*Testo proposto:*
++++++
Un successo stratosferico Un successo stratosferico
Vista notturna degli Stati della costa del Golfo dallo Spazio
Tutti i membri delle Nazioni Unite, ovvero 197 paesi, hanno ratificato il Protocollo di Montréal, rendendolo il primo trattato nella storia dell'ONU ad ottenere la ratifica universale.
Oggi, 16 settembre, si celebra la "Giornata Internazionale per la Preservazione dello Strato di Ozono". È il giorno in cui ricordiamo che anche ciò che non si vede può proteggere, ferire… e guarire. A oltre 360 chilometri dalla Terra, i satelliti osservano il mondo come se fosse una mappa di luci: il Golfo del Messico brilla come una costellazione, frammenti luminosi nel buio. Ma ciò che rende possibile questa visione non è la luce: è l’ombra silenziosa dello strato di ozono, che ci difende dai raggi invisibili del sole.
++++++
*Materiale tratto da una raccolta:*

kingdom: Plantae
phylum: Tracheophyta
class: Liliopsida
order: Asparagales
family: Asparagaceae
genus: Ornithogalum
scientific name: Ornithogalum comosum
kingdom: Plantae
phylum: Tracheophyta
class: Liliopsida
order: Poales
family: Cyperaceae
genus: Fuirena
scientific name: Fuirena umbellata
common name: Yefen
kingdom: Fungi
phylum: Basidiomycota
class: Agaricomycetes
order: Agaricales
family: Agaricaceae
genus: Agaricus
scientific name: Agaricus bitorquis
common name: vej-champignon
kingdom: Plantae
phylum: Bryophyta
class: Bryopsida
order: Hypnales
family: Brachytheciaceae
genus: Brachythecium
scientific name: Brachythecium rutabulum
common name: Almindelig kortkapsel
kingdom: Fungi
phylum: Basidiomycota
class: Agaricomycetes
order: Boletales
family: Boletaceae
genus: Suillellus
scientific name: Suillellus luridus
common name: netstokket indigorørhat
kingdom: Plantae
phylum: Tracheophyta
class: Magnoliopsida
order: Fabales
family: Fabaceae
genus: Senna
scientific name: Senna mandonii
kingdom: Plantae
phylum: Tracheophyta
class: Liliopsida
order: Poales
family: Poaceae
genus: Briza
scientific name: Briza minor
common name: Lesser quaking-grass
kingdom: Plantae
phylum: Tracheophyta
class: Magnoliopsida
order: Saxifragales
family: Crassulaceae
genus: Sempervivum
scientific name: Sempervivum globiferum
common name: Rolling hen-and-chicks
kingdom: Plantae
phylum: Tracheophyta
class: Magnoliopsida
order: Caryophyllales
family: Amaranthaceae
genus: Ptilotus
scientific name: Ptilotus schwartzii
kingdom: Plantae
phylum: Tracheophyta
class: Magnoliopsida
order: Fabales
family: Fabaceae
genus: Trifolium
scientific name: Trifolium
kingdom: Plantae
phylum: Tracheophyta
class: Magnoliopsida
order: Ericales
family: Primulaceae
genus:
++++++
*Attività da svolgere:*
a) Elenca tutti i numeri scritti in cifre che compaiono nel testo sullo strato di ozono.
b) Copia dal testo sullo strato di ozono il passo compreso tra "Oggi, 16 settembre, si" e "invisibili del sole.", estremi inclusi.
Il materiale non serve per svolgere il lavoro.

*Risposte all'esercizio:*
a) 197, 16, 360

b)
Oggi, 16 settembre, si celebra la "Giornata Internazionale per la Preservazione dello Strato di Ozono". È il giorno in cui ricordiamo che anche ciò che non si vede può proteggere, ferire… e guarire. A oltre 360 chilometri dalla Terra, i satelliti osservano il mondo come se fosse una mappa di luci: il Golfo del Messico brilla come una costellazione, frammenti luminosi nel buio. Ma ciò che rende possibile questa visione non è la luce: è l’ombra silenziosa dello strato di ozono, che ci difende dai raggi invisibili del sole.